L’opinion ivoirienne a bien accueilli ce changement de leadership et l’espoir qui l’accompagne. Il y a un courant de sympathie pour l’air de rafraîchissement dont le plus jeune président français de l’Histoire est porteur, mais cet optimisme est pondéré par une forme d’attentisme. La vision d’Emmanuel Macron sur la politique française en Côte d’Ivoire s’inscrit sans originalité, dans la filiation de celle de ses prédécesseurs. Dans son livre Révolution, Emmanuel Macron déclare en effet qu’ « en Afrique, la France doit continuer à jouer le rôle qu’elle a eu durant les dernières années ». Il poursuit : « Je tiens pour exemplaire notre intervention militaire ivoirienne sous mandat de l’ONU » . Chacun peut imaginer que ce point de vue clivant sur la guerre postélectorale d’avril 2011, ne fait pas l’unanimité dans un pays qui reste à réconcilier. L’opinion se fixe néanmoins sur l’aspect novateur de la démarche du jeune président, sur le chambardement du champ politique qu’il a provoqué et l’audace de sa conquête du pouvoir.

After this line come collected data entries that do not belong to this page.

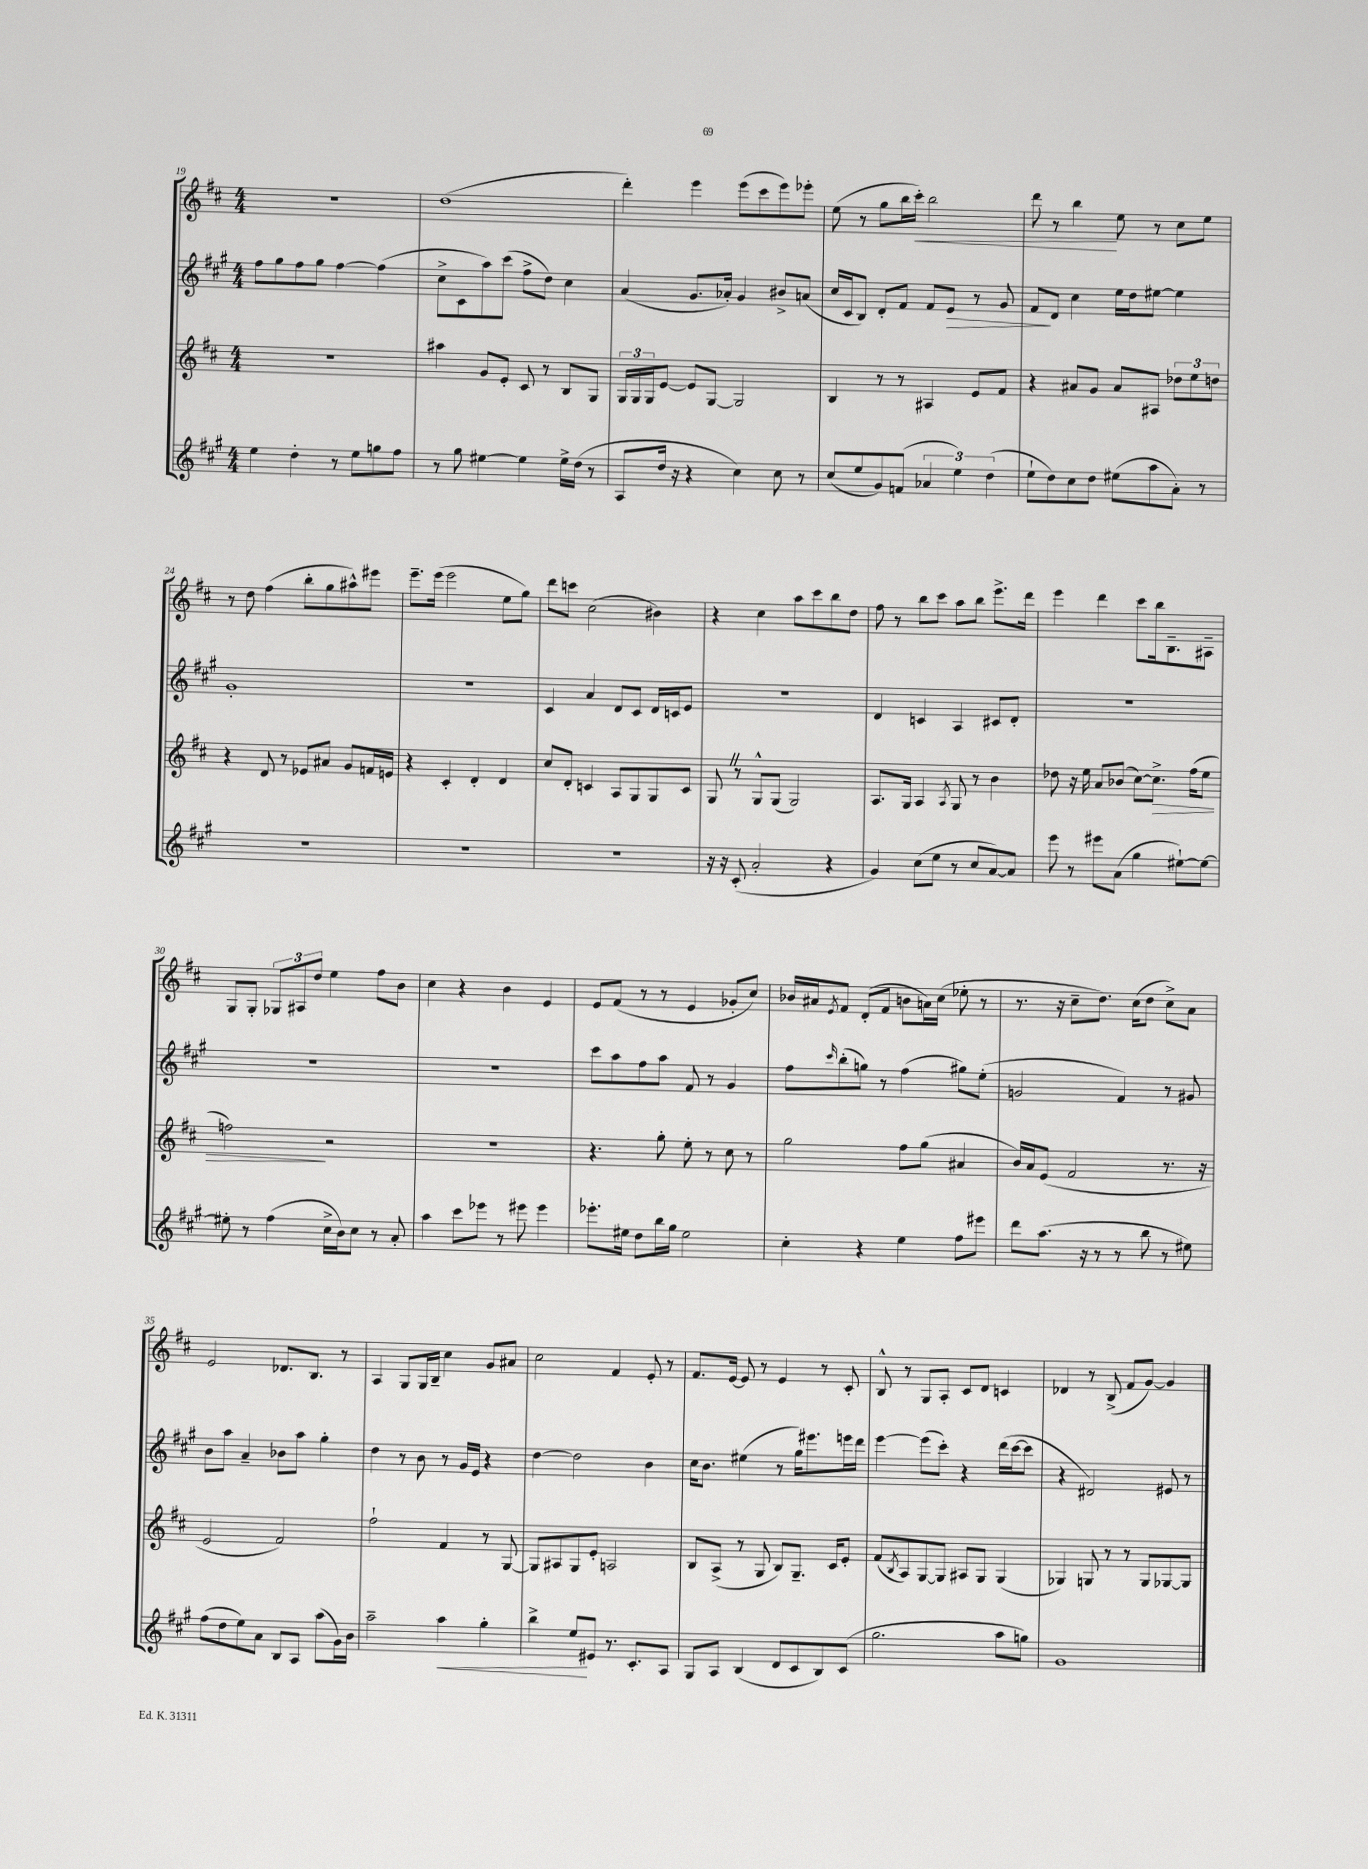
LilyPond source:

<<
\new StaffGroup <<
\new Staff = "s0" {
    \clef treble \key d \major \numericTimeSignature \time 4/4
    R1 |
    d''1( |
    d'''4-.) e'''4 e'''8( cis'''8 e'''8) ees'''8-. |
    e''8( r8 g''8 b''16 cis'''16-.\<) b''2 |
    d'''8 r8 b''4\! e''8 r8 cis''8 e''8 |
    r8 d''8 fis''4( b''8-. g''8 ais''8-^) eis'''8 |
    e'''8.-- e'''16( e'''2 e''8 g''8) |
    d'''8 c'''8 cis''2( bis'4) |
    r4 cis''4 a''8 cis'''8 b''8 d''8 |
    fis''8 r8 b''8 cis'''8 a''8 b''8 e'''8.-> d'''16 |
    e'''4 d'''4 cis'''8 b''16 b8.-- ais8-- |
    g8 g8-. \tuplet 3/2 { ges8 ais8 d''8 } e''4 fis''8 b'8 |
    cis''4 r4 b'4 e'4 |
    e'8 fis'8( r8 r8 e'4 ges'8-. cis''8) |
    bes'16 ais'16 \acciaccatura { e'8 } fis'8 d'8-.( fis'8 b'8 a'16) cis''16( ees''8-. r8 |
    r8. r16 cis''8-- d''8.) cis''16( d''8 cis''8->) a'8 |
    e'2 des'8. b8. r8 |
    a4 g8 g16 b16-- cis''4 g'8 ais'8 |
    cis''2 fis'4 e'8-. r8 |
    fis'8. e'16~ e'8 r8 e'4 r8 cis'8-. |
    b8-^ r8 g8 a8-. cis'8 d'8 c'4 |
    des'4 r8 b8->( fis'8 g'8~) g'4 \bar "|." |
}
\new Staff = "s1" {
    \clef treble \key a \major \numericTimeSignature \time 4/4
    fis''8 gis''8 fis''8 gis''8 fis''4~ fis''4( |
    cis''8-> cis'8 a''8) cis'''8( fis''8-> d''8) cis''4 |
    a'4( gis'8. aes'16-.) gis'4 bis'8-> a'8( |
    cis''16 cis'16 b8) d'8-. fis'8 fis'8 e'8\> r8 gis'8 |
    fis'8\! d'8 cis''4 e''16 d''16 eis''8~ eis''4 |
    gis'1-. |
    R1 |
    cis'4 a'4 d'8 cis'8 d'16 c'16 e'8 |
    R1 |
    d'4 c'4 a4 cis'8 d'8-. |
    R1 |
    R1 |
    R1 |
    cis'''8 a''8 fis''8 a''8 fis'8 r8 gis'4 |
    fis''8 \grace { cis'''16 } b''8-.( g''8) r8 fis''4( gis''8) e''8-.( |
    g'2 fis'4) r8 gis'8 |
    b'8 a''8 a'4-- bes'8 a''8 gis''4-. |
    d''4 r8 b'8 r8 gis'16 e'16 r4 |
    d''4~ d''2 b'4 |
    cis''16 b'8. eis''4( r8 gis''16) eis'''8. e'''16 d'''16 |
    e'''4~ e'''8( cis'''8-.) r4 d'''16( cis'''16~ cis'''8 |
    r4 dis'2) eis'8 r8 \bar "|." |
}
\new Staff = "s2" {
    \clef treble \key d \major \numericTimeSignature \time 4/4
    R1 |
    ais''4 g'8 e'8-. cis'8 r8 b8 g8 |
    \tuplet 3/2 { g16 g16 g16 } e'8~ e'8 g8~ g2 |
    b4 r8 r8 ais4 e'8 fis'8 |
    r4 ais'8 g'8 ais'8 ais8 \tuplet 3/2 { des''8 e''8 d''8 } |
    r4 d'8 r8 ees'8 ais'8 g'8 f'16 e'16 |
    r4 cis'4-. d'4-. d'4 |
    cis''8 d'8-. c'4 a8 g8 g8 c'8 |
    g8 \once \override BreathingSign.text = \markup { \musicglyph "scripts.caesura.straight" } \breathe r8 g8-^ g8( g2) |
    a8. g16 a4 \acciaccatura { a8 } g8 r8 b'4 |
    des''8 r16 e''16 a'8 bes'8( cis''8~) cis''8.->\> fis''16( e''8 |
    f''2\!) r2 |
    R1 |
    r4. g''8-. e''8-. r8 cis''8 r8 |
    g''2 fis''8 g''8( ais'4 |
    b'16) a'16 e'8( fis'2 r8. r16 |
    e'2 fis'2) |
    fis''2-! fis'4 r8 g8~ |
    g8 ais8 g8 e'8-. a2 |
    b8 a8->( r8 g8 b8) g8.-- cis'16 e'8-. |
    fis'8( \acciaccatura { b8 } a8) g8~ g8 ais8 g8 g4( |
    ges4) g8 r8 r8 g8 ges8~ ges8 \bar "|." |
}
\new Staff = "s3" {
    \clef treble \key a \major \numericTimeSignature \time 4/4
    e''4 d''4-. r8 e''8 g''8 fis''8 |
    r8 gis''8 eis''4~ eis''4 eis''16-> d''16( r8 |
    a8 d''16 r16 r4 cis''4) cis''8 r8 |
    cis''8( e''8 gis'8) f'8( \tuplet 3/2 { aes'4 e''4) d''4( } |
    e''8-! d''8) cis''8 d''8 eis''8( a''8 a'8-.) r8 |
    R1 |
    R1 |
    R1 |
    r16 r16 cis'8-.( a'2-. r4 |
    gis'4) cis''8( e''8 r8 cis''8 a'8~) a'8 |
    e'''8 r8 eis'''8 a'8( gis''4 eis''8~-!) eis''8~ |
    eis''8-. r8 fis''4( cis''16-> b'16) cis''8 r8 a'8-. |
    a''4 cis'''8 ees'''8 r8 eis'''8 eis'''4 |
    ees'''8.-. eis''16 d''8 b''16 gis''16 eis''2 |
    cis''4-. r4 e''4 fis''8 eis'''8 |
    d'''8 a''8.( r16 r8 r8 b''8 r8 eis''8) |
    fis''8( d''8 e''8) a'8 b8 a8 a''8( gis'16) b'16 |
    a''2-- a''4\< gis''4-. |
    b''4-> e''8\! eis'8 r8. cis'8.-. a8 |
    gis8 a8 b4( d'8 cis'8 b8) cis'8( |
    gis''2. a''8 g''8) |
    gis'1 \bar "|." |
}
>>
>>
\layout { \context { \Score currentBarNumber = #19 } }
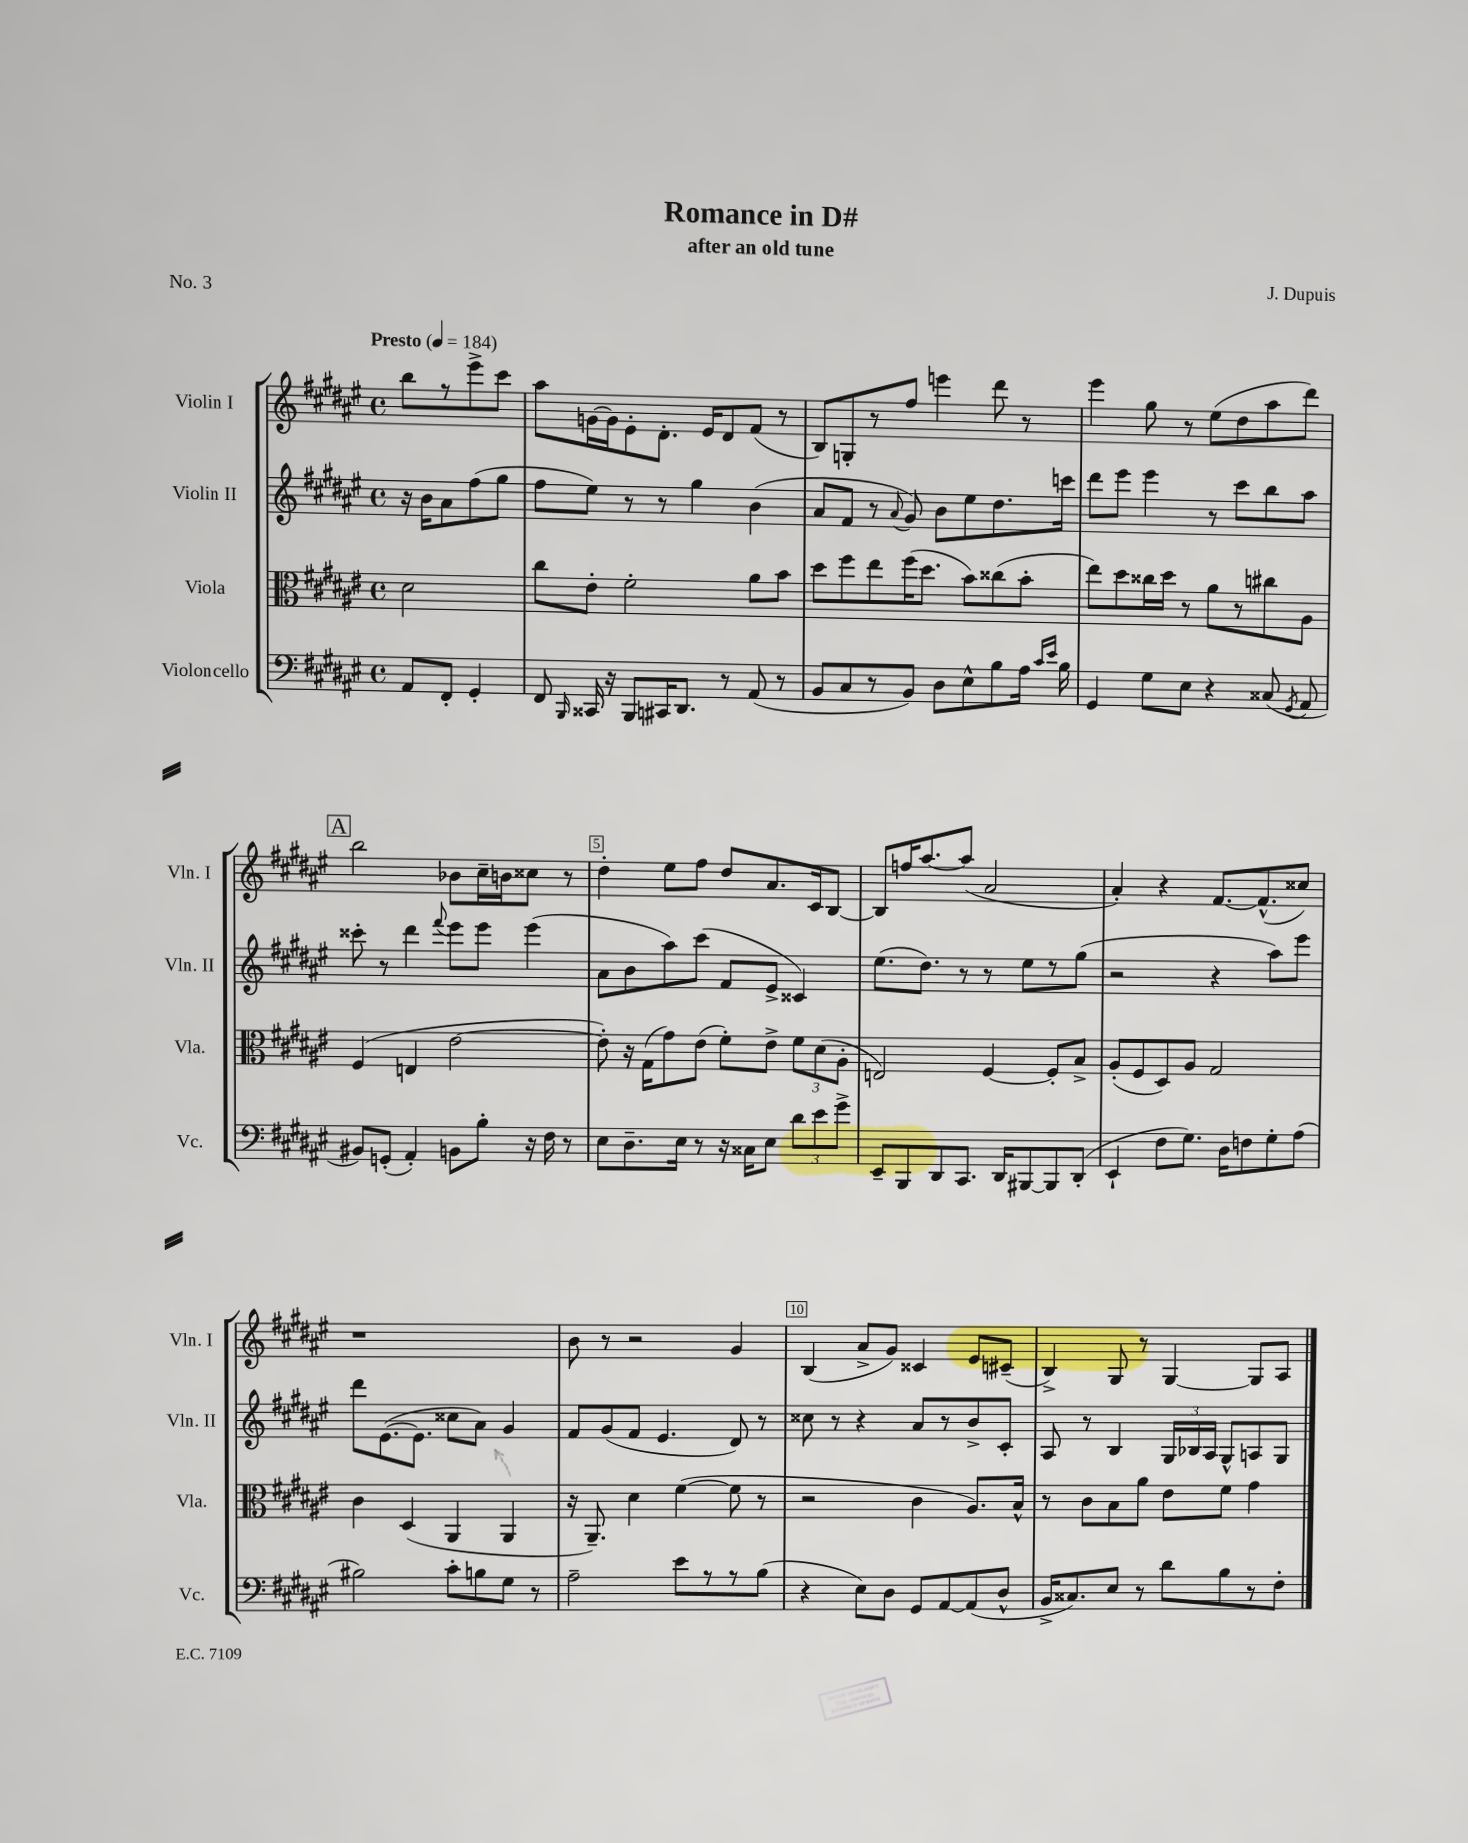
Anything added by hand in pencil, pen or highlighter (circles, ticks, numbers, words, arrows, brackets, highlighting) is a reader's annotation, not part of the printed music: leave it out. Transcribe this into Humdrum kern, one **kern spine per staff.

**kern	**kern	**kern	**kern
*part4	*part3	*part2	*part1
*staff4	*staff3	*staff2	*staff1
*I"Violoncello	*I"Viola	*I"Violin II	*I"Violin I
*I'Vc.	*I'Vla.	*I'Vln. II	*I'Vln. I
*clefF4	*clefC3	*clefG2	*clefG2
*k[f#c#g#d#a#e#]	*k[f#c#g#d#a#e#]	*k[f#c#g#d#a#e#]	*k[f#c#g#d#a#e#]
*M4/4	*M4/4	*M4/4	*M4/4
*met(c)	*met(c)	*met(c)	*met(c)
*MM184	*MM184	*MM184	*MM184
=	=	=	=
!	!	!	!LO:TX:a:B:t=Presto
8AA#/L	2d#\	16r	8bb\L
.	.	16b\KL	.
8FF#'/J	.	8a#\	8r
4GG#'/	.	(8ff#\	8eee#^\
.	.	8gg#\J	8ccc#\J
=1	=1	=1	=1
8FF#/	8cc#\L	8ff#\L	8aa#\L
16qqBBB/	.	.	.
16CC##X/	8e#'\J	8ee#\J)	[16gn\L
16r	.	.	16g\J]
8BBB/L	2f#'\	8r	8e#'\
16CC#X/K	.	8r	8.d#'\J
8.DD#/J	.	.	.
.	.	4gg#\	.
.	.	.	16e#/KL
8r	.	.	8d#/
(8AA#/	8a#\L	(4b\	(8f#/J
8r	8b\J	.	8r
=2	=2	=2	=2
8BB/L	8dd#\L	8a#/L	8B/L)
8C#/	8ff#\	8f#/J	8Gn'/
8r	8ee#\	8r	8r
.	.	8qqa#/	.
8BB/J)	(16ff#\K	8g#/)	8ff#/J
.	8.dd#\J	.	.
8D#\L	.	8b\L	4eeen\
8E#^^\	8b\L)	8ee#\	.
8B\	(8cc##X\	8.dd#\	8ddd#\
16A#\Jk	8b'\J	.	8r
16qqc#/LL	.	.	.
16qqe#/JJ	.	.	.
16B\	.	16cccn\Jk	.
=3	=3	=3	=3
4GG#/	8ee#\L)	8ddd#\L	4eee#\
.	8dd#\	8eee#\J	.
8G#\L	16cc##X\L	4eee#\	8gg#\
.	16dd#\JJ	.	.
8E#\J	8r	.	8r
4r	8a#\L	8r	(8ee#\L
.	8r	8ccc#\L	8dd#\
(8C##X/	8cc#X\	8bb\	8aa#\
8qGG#/	.	.	.
8AA#/	8A#\J	8aa#\J	8ddd#\J)
!!LO:LB:g=z
!!LO:REH:place=s1:t=A
=4	=4	=4	=4
8BB#X/L)	(4F#/	8ccc##X'\	2bb\
(8GGn'/J	.	8r	.
4AA#'/)	4En/	4ddd#\	.
.	.	8qqfff#/	.
8BBn\L	[2e#\	8eee#\L	8b-X\L
8B'\J	.	8eee#\J	16cc#~\L
.	.	.	16bn\J
16r	.	(4eee#\	8cc##X\J
16F#\	.	.	.
8r	.	.	8r
=5	=5	=5	=5
8E#\L	8e#'\])	8a#\L	4dd#'\
8.D#~\	16r	8b\	.
.	(16G#\KL	.	.
.	8g#\)	8aa#\)	8ee#\L
16E#\Jk	.	.	.
8r	(8e#\J	(8ccc#\J	8ff#\J
16r	8f#'\L)	8f#/L	8dd#/L
16C##X\KL	.	.	.
8E#\J	8e#^\J	8e#^/J	8.a#/
12d#\L	12f#\L	4c##X/)	.
.	.	.	16c#/k
12e#\	(12d#\	.	.
.	.	.	[8B/J
12g#^\J	12A#'\J	.	.
=6	=6	=6	=6
8EE#~/L	2En/)	(8.ee#\L	8B/L]
8BBB/	.	.	16ffn/K
.	.	8.dd#\J)	[8.aa#/
8DD#/	.	.	.
8.CC#/J	.	8r	(8aa#/J]
.	[4F#/	8r	2a#/
16DD#/KL	.	.	.
[8BBB#X/	.	8ee#\L	.
8BBB#/]	8F#'/L]	8r	.
(8DD#'/J	8B^/J	(8gg#\J	.
=7	=7	=7	=7
4EE#`/	(8A#'/L	2r	4a#'/)
.	8F#/	.	.
8F#\L	8D#/)	.	4r
8.G#\J)	8A#/J	.	.
.	2G#/	4r	[8.f#/L
16D#\KL	.	.	.
8Fn\	.	.	.
.	.	.	(8.f#^^/]
8G#'\	.	8aa#\L)	.
(8A#\J	.	8eee#\J	8cc##X/J)
!!LO:LB:g=z
=8	=8	=8	=8
2B#X\)	4c#\	8ddd#\L	1r
.	.	([8.e#\	.
.	(4D#/	.	.
.	.	8.e#\J]	.
8c#'\L	4AA#/	8cc##X\L	.
8Bn\	.	8a#\J)	.
8G#\J	4AA#/	4g#/	.
8r	.	.	.
=9	=9	=9	=9
2A#~\	16r	8f#/L	8b\
.	8.AA#~/)	.	.
.	.	(8g#/	8r
.	4d#\	8f#/J	2r
.	.	4.e#/	.
8e#\L	([4f#\	.	.
8r	.	.	.
8r	8f#\]	8d#/)	4g#/
(8B\J	8r	8r	.
=10	=10	=10	=10
4r	2r	8cc##X\	(4B/
.	.	8r	.
8E#\L)	.	4r	8a#^/L
8D#\J	.	.	8g#/J)
8GG#/L	4c#\	8a#/L	4c##X/
[8AA#/	.	8r	.
(8AA#/]	8.A#/L)	8b^/	8e#/L
8D#^^/J	.	8c#'/J	(8c#X~/J
.	16B^^/Jk	.	.
=11	=11	=11	=11
16BB^/KL	8r	8A#/	4B^/)
8.C##X/)	.	.	.
.	8c#\L	8r	.
8E#/J	8B\	4B/	8G#/
8r	8a#\J	.	8r
8d#\L	8e#\L	24G#/LL	[4G#/
.	.	24B-X/	.
.	.	24A#/JJ	.
8B\	8f#\J	8G#^^/L	.
8r	4g#\	8An/	8G#/L]
8F#'\J	.	8G#/J	8A#/J
==	==	==	==
*-	*-	*-	*-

Il semble que Guillaume Soro [le président de l’Assemblée nationale] veuille s’en inspirer ?
Le parallèle qu’on établit, entre les deux hommes est à bien des égards abusif. Qu’il y ait une tentation mimétique n’est pas exclu. Que le diagnostic porté sur la viabilité des appareils politiques classiques, dans un nouveau rapport à l’opinion et au récit médiatique soit identique est probable. Mais, ils appartiennent l’un et l’autre à des univers idéologiques et des contextes sociologiques très différents. Le premier, Emmanuel Macron, est le produit de la méritocratie française que le sociologue Pierre Bourdieu identifiait comme une « noblesse d’État ». Le second, Guillaume Soro, est issu d’une interminable convulsion militaro-politique qui l’a porté à l’avant-scène. Emmanuel Macron s’est imposé dans le temps court. Guillaume Soro arpente les travées depuis vingt-cinq ans. Emmanuel Macron a opéré un véritable travail doctrinal, en vue de refonder l’espace politique français autour de la question prioritaire des libertés. Il n’y a à ce jour à ma connaissance, aucune ébauche d’une telle réflexion chez le président de l’Assemblée nationale ivoirienne. Emmanuelle Macron a par ailleurs construit son approche comme une refondation du socle régalien de la nation française sur l’échiquier européen. La Côte d’Ivoire doit quant à elle d’abord reconstruire un État républicain et consolider l’État-nation, face à la menace persistante d’une nation communautaire. Dans une telle configuration, tout ne peut pas se résumer aux effets de mode.